Data management service UI provides drag and drop visual designer, where components can be dragged from the palette and connected together to form complex data pipelines.
Data pipeline components are classified in following categories:

  • Sources - FTP, API, DB, Kafka, HDFS, S3, Files etc
  • Processor - AWS command, Shell, API
  • Transformers - Join, Unions, Transpose, Mapping, SQL Commands, Custom Spark
  • Sinks - FTP, API, DB, Kafka, HDFS, S3, Files etc

Automation

Created data workflows can be scheduled to run always or at specified schedule. Flow explorer shows the running data jobs and their operational data gets captured for Ops teams exploration.

Explore data

Ingested or transformed data stored at any location like Kafka, HDFS, S3, Hive, MySQL, Oracle, SOLR etc can be explored easily using an intuitive data explorer.

Explorer also provides features like highlighting rows/cells, adding tags and notes, which could be used for capturing additional information about data at cell level.

Visualize

Ingested or transformed data can be easily visualized by creation of dashboards using Dashboard service. Basic charts like Histogram, Pie, Line, Donut, Tables, Maps etc can be easily created. Complex charts like Tree, Summary, Pivot, Linked tables, Force directed graphs can also be used.

Charts could be built on top of any data source like Kafka, Database, SOLR, Elastic Search, Hive etc.

Realtime charts could be used for operational dashboards.

Data Reconciliation

Data Reconciliation feature enables comparison of two data sets, which results in matching and non matching records. Data reconciliation can be done at various places, for example:

1 Source to target matching - In a data pipeline end step could be provisioned to check if target data store reflects all the source records. If records match that means data pipeline has properly processed all the records, otherwise something went wrong during the process.

2 Matching records from different data sources - Data validation/reconciliation can be done between two data sources, which could be built by separate data pipelines.

Data reconciliation can be automated to run at pre defined period to check the data consistency.

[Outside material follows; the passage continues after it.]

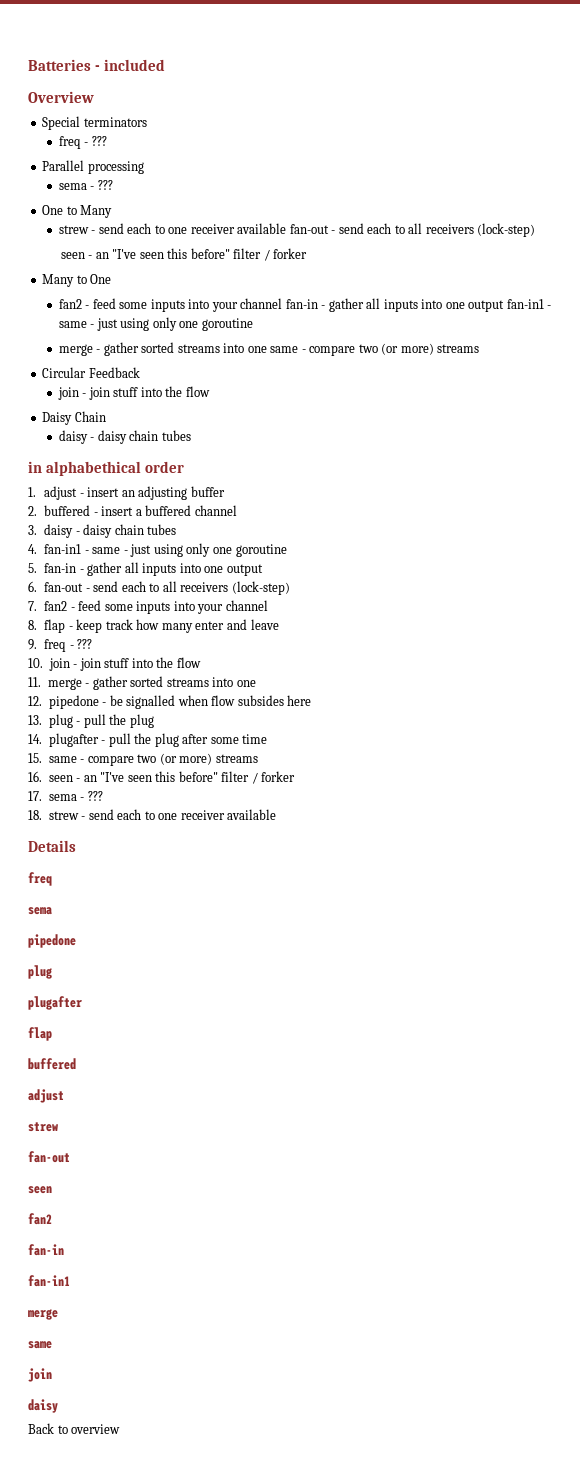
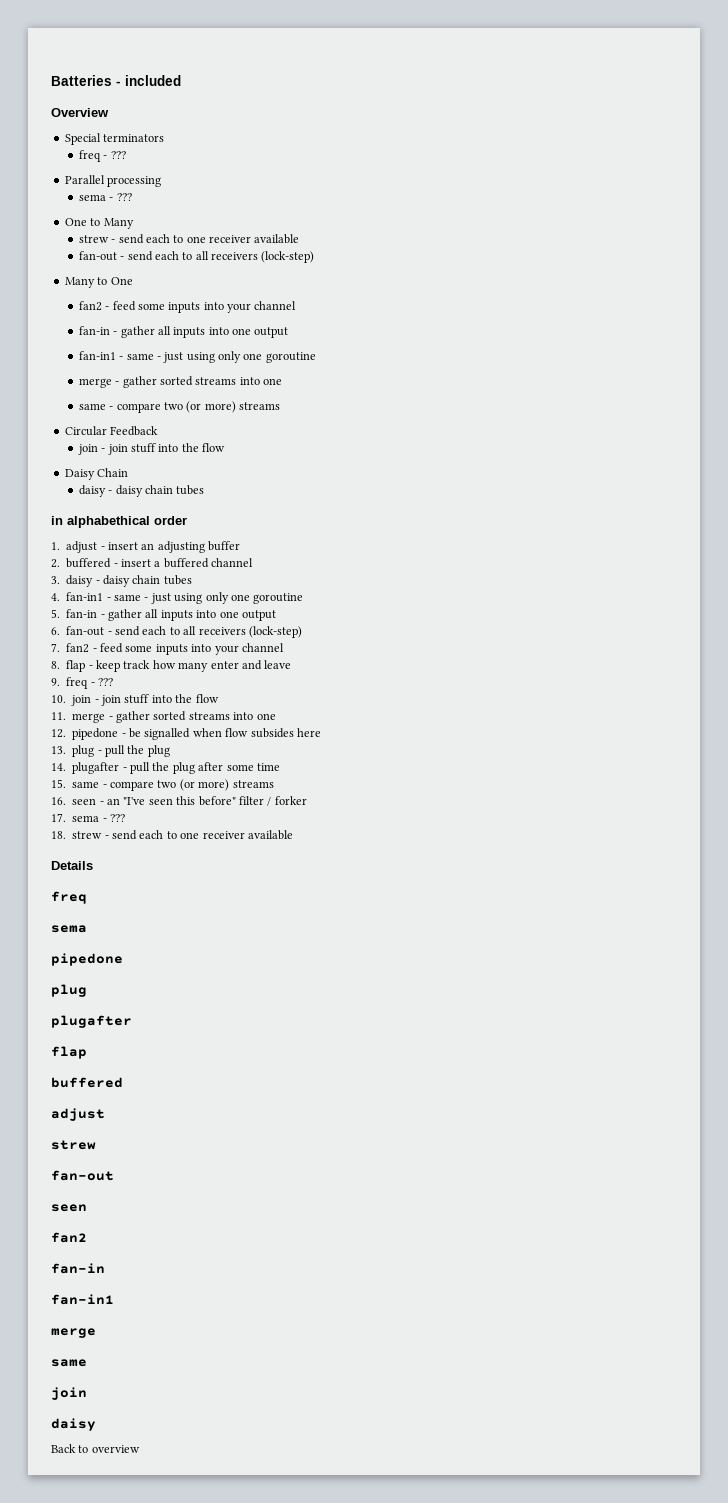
[289,223,536,237] [60,248,308,261] fan-out - send each to all receivers (lock-step) // seen - an "I've seen this before" filter / forker -> [78,251,315,263] // fan-out - send each to all receivers (lock-step)
[285,298,505,312] fan-in - gather all inputs into one output -> [78,326,289,338] // fan-in - gather all inputs into one output //
(267, 349) none -> (283, 381) //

Drill down feature allows checkin what parent table records were used in formation of subject table's mismatched record. This helps in finding the gaps easily.

Data Adjustment

Data adjustment feature allows adjustment/update capability using UI. It also captures audit information like who changed, when, what changed, why change was done and who approved the change.

Approval Workflow

All changes related to data like data pipeline flows, reconciliation jobs, adjustments etc follow an approval/governance process where data steward/admin reviews and approves the change then only effect is materialized.

Template Migration

Data management allows migration of data pipeline templates, reconciliation jobs from lower environment to upper like DEV to QA to PROD by following approval process.